Please reproduce every line of the records below word for word, leaving the pictures out of your answer.

--- start ---

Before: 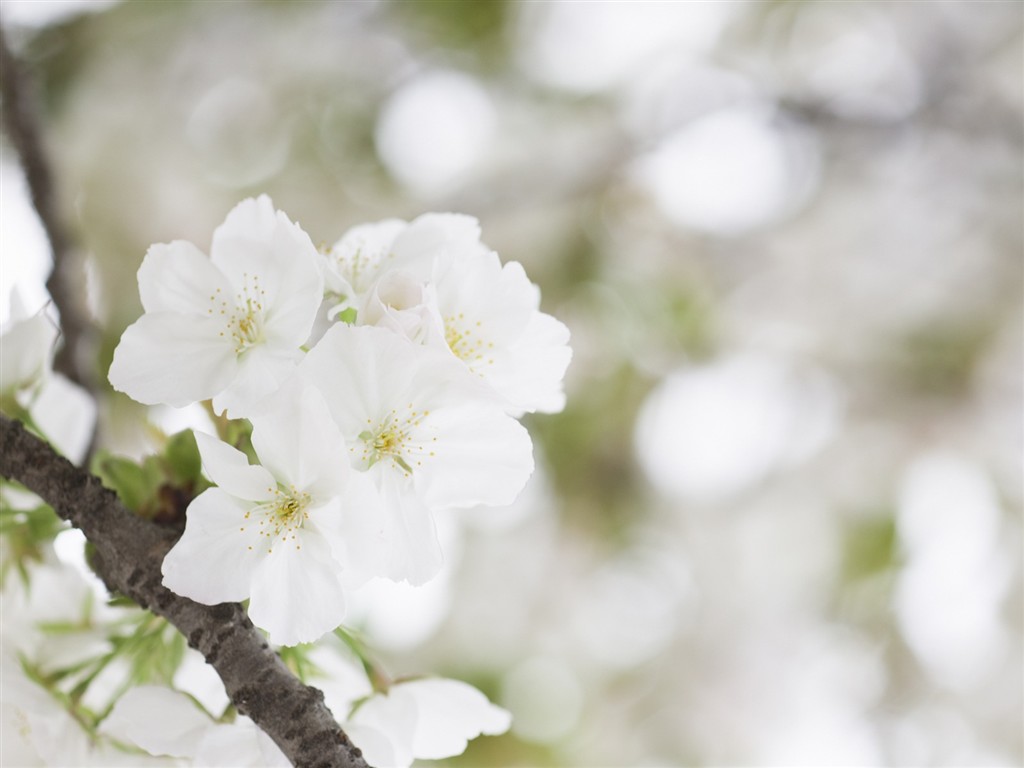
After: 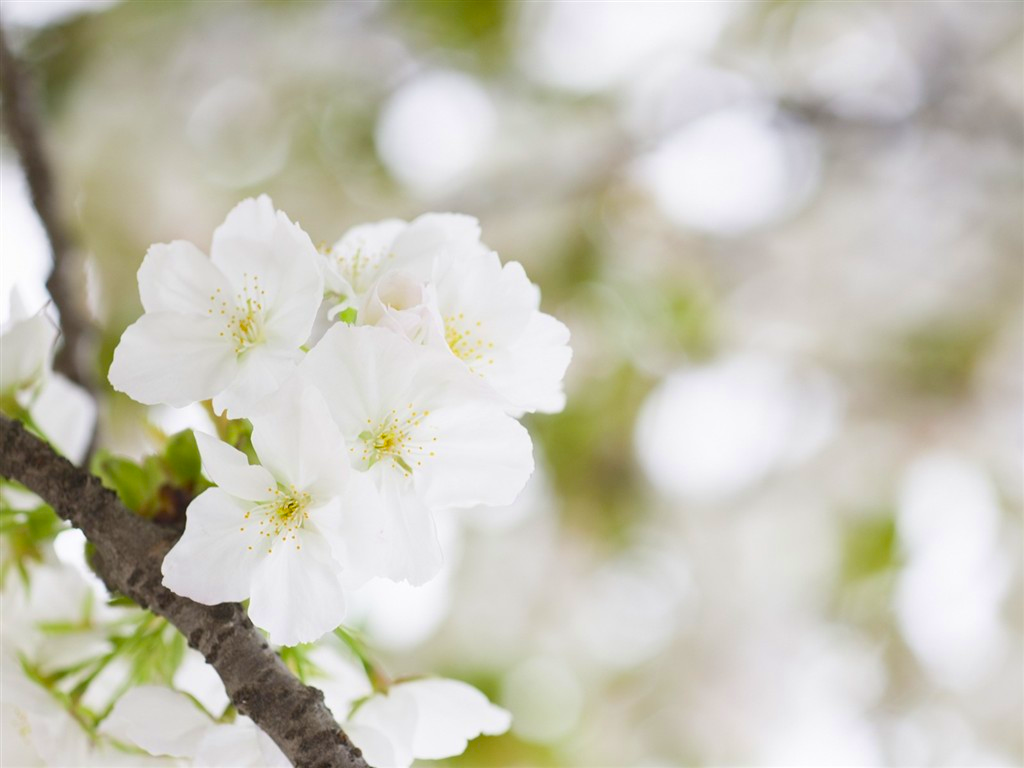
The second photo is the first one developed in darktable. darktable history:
velvia: strength 32.51%, mid-tones bias 0.202
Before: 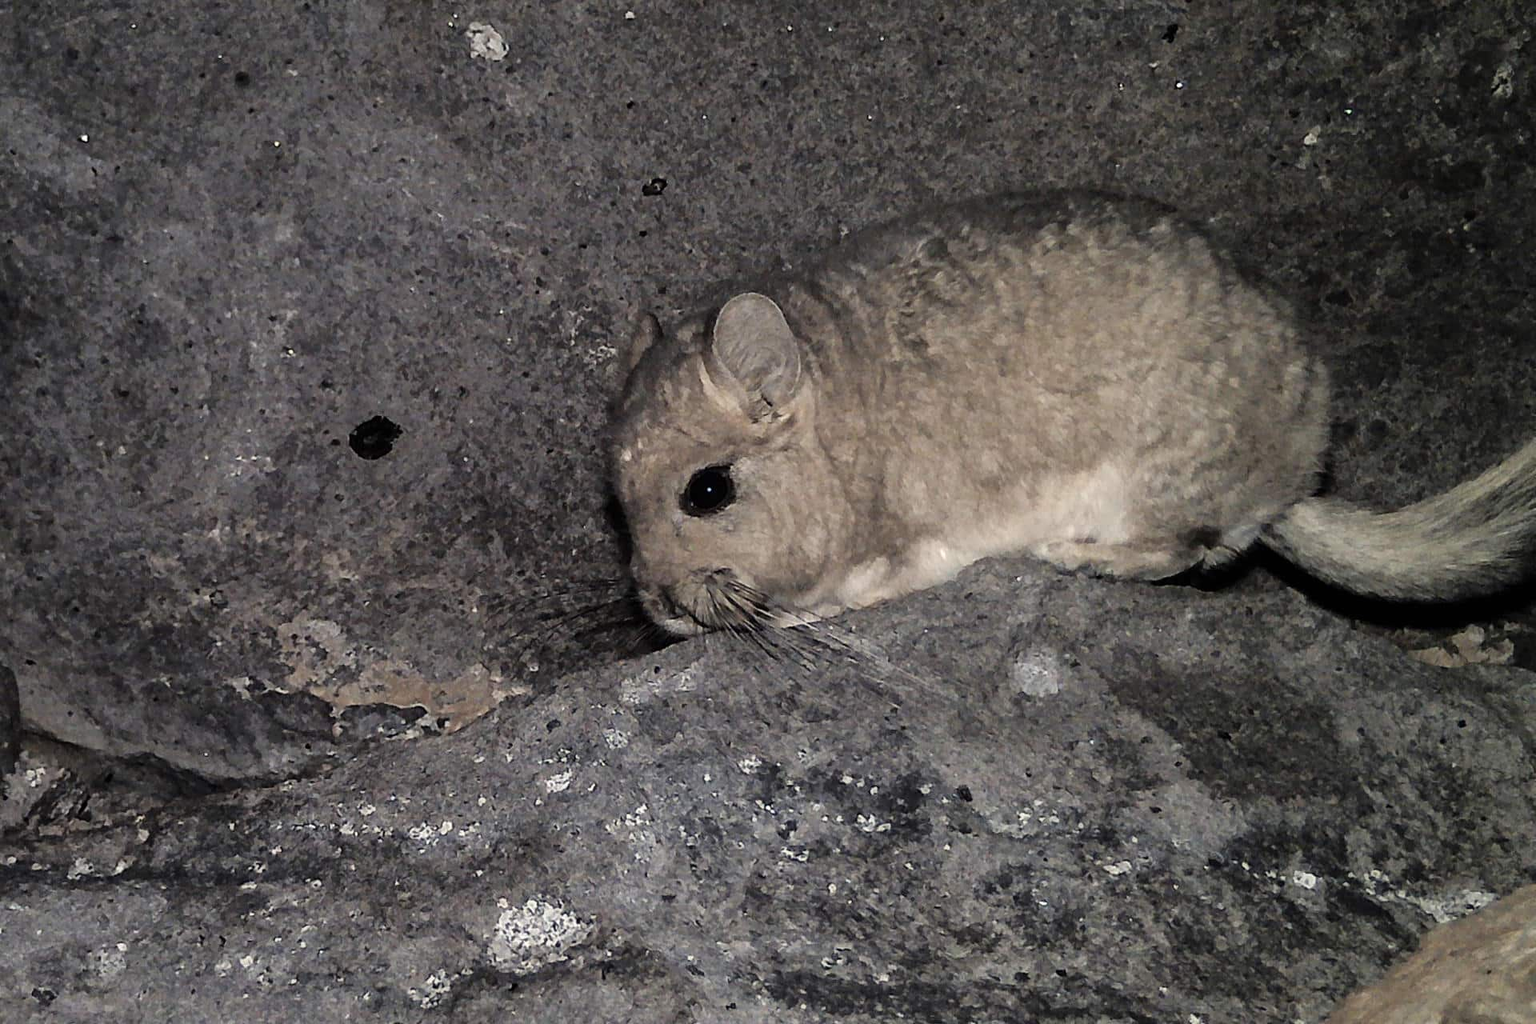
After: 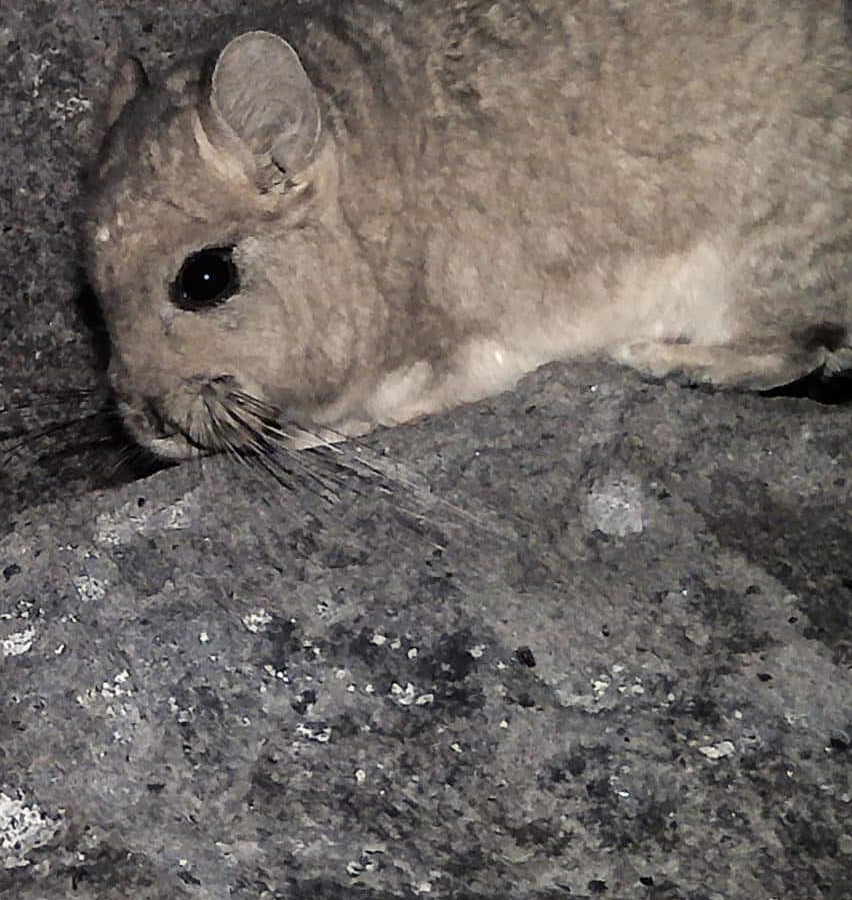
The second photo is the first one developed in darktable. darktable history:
crop: left 35.432%, top 26.233%, right 20.145%, bottom 3.432%
tone equalizer: -7 EV 0.13 EV, smoothing diameter 25%, edges refinement/feathering 10, preserve details guided filter
bloom: size 15%, threshold 97%, strength 7%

--- end ---

● The reply:
Before: 
After: 
The second photo is the first one developed in darktable. darktable history:
velvia: strength 32.51%, mid-tones bias 0.202
Before: 
After: 
The second photo is the first one developed in darktable. darktable history:
crop: left 35.432%, top 26.233%, right 20.145%, bottom 3.432%
tone equalizer: -7 EV 0.13 EV, smoothing diameter 25%, edges refinement/feathering 10, preserve details guided filter
bloom: size 15%, threshold 97%, strength 7%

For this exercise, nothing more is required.